■ **Brief**
Copy every line of the records below where the word "momento" occurs.

┌─ Excerpted data

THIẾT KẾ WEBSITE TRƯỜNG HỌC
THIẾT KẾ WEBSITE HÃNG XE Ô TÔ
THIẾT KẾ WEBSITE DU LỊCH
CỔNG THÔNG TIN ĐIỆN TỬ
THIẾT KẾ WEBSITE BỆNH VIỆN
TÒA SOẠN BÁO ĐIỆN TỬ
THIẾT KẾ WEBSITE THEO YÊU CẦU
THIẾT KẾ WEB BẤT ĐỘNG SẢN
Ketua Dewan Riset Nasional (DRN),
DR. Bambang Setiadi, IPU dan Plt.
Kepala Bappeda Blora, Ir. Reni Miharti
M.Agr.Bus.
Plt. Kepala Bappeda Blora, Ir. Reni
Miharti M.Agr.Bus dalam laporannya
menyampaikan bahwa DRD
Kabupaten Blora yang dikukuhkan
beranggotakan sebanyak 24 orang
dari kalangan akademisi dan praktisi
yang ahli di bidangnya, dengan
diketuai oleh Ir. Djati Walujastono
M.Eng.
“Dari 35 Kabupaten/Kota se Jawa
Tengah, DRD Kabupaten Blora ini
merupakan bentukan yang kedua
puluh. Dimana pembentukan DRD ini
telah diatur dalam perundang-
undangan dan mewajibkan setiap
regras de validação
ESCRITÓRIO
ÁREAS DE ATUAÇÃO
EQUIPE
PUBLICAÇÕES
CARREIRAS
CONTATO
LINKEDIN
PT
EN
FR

└─
┌─ Excerpted data

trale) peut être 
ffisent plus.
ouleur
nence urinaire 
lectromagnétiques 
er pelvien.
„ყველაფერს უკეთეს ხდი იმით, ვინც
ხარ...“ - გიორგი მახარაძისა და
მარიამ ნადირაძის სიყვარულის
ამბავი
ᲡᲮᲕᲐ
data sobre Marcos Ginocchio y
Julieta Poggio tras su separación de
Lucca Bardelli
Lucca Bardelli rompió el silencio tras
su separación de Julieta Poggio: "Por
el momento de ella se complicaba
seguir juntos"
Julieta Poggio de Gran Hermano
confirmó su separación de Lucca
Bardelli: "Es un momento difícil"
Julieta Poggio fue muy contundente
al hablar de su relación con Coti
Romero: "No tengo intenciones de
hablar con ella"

└─

■ **Your response**
el momento de ella se complicaba
Bardelli: "Es un momento difícil"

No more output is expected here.